Despite the tone of the foregoing information, there is a good market for Thoroughbreds, but it is a good market, consistent and profitable, only for premium foals and yearlings. Nobody wants an average one. Or what is perceived to be an average yearling, because every year there are graded stakes winners from every book and every session of the September sale. Perception of average-ness is not the same as being average (or below average).
At the same time that breeders are stuck with half or thereabouts of their annual foal crop in the “below-average” section of sales, the same breeders are consistently being prodded to spend more for stud fees and other services, then to accept less at the sales, because what other choice would they have.
The situation is sufficiently trying to make one wonder “what if”: what if breeders made different decisions; what if breeders formed cooperatives (or a single cooperative) to improve their economic and political impact; what if a group or several groups collectively hired trainers to train the horses that were not “sales types?” These and other choices are out there, apparently waiting for someone or a group of someones to latch onto them and bring them into operation.
By these and other avenues, there are ways out of the financial quandary breeders find themselves in, but it may not be the path that brought them here.
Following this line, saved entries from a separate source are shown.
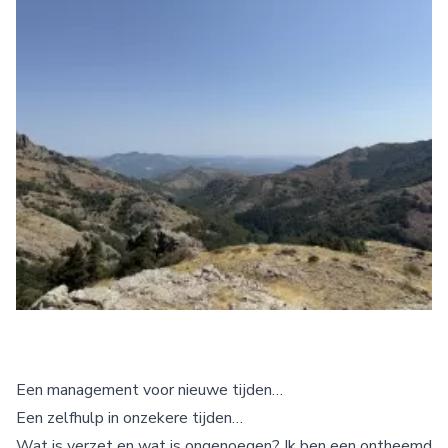
Een management voor nieuwe tijden…
Een zelfhulp in onzekere tijden…
Wat is verzet en wat is ongenoegen? Ik ben een ontheemd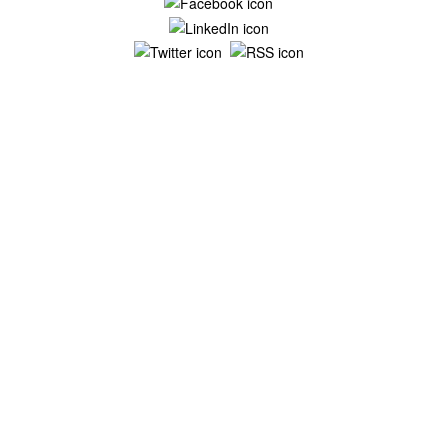
Mentions légales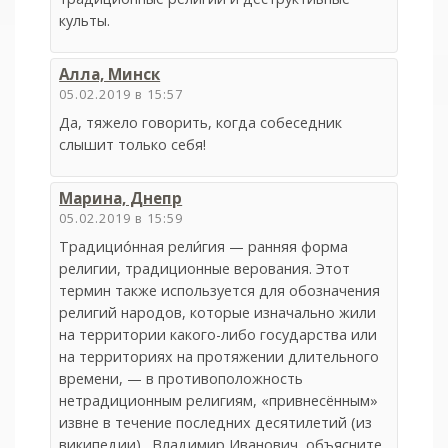
культы.
Алла, Минск
05.02.2019 в 15:57
Да, тяжело говорить, когда собеседник
слышит только себя!
Марина, Днепр
05.02.2019 в 15:59
Традицио́нная рели́гия — ранняя форма
религии, традиционные верования. Этот
термин также используется для обозначения
религий народов, которые изначально жили
на территории какого-либо государства или
на территориях на протяжении длительного
времени, — в противоположность
нетрадиционным религиям, «привнесённым»
извне в течение последних десятилетий (из
википедии) . Владимир Иванович, объясните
We have, for more than 20 years, been breeding stallions to as many mares as breeders will present and as many as the horse can (hopefully) handle.
This approach, in hindsight, might be considered an overreaction to the concept of a free market, as in too much of a good thing can drown you.
Stallion syndicates, hard number syndicates that restrict access to premium stallions and control the supply of yearlings as a result, are one option. This is considerably different from the current free-for-all that seems to be sending more breeders to the poor house each year.
Instead, a syndicate with a contractual cap on seasons and members would be a return to the style of syndicates from the 1950s and '60s and '70s, when everyone made money in horses. And somehow the horses were even better and raced more and seemed more like fun, than what we have now.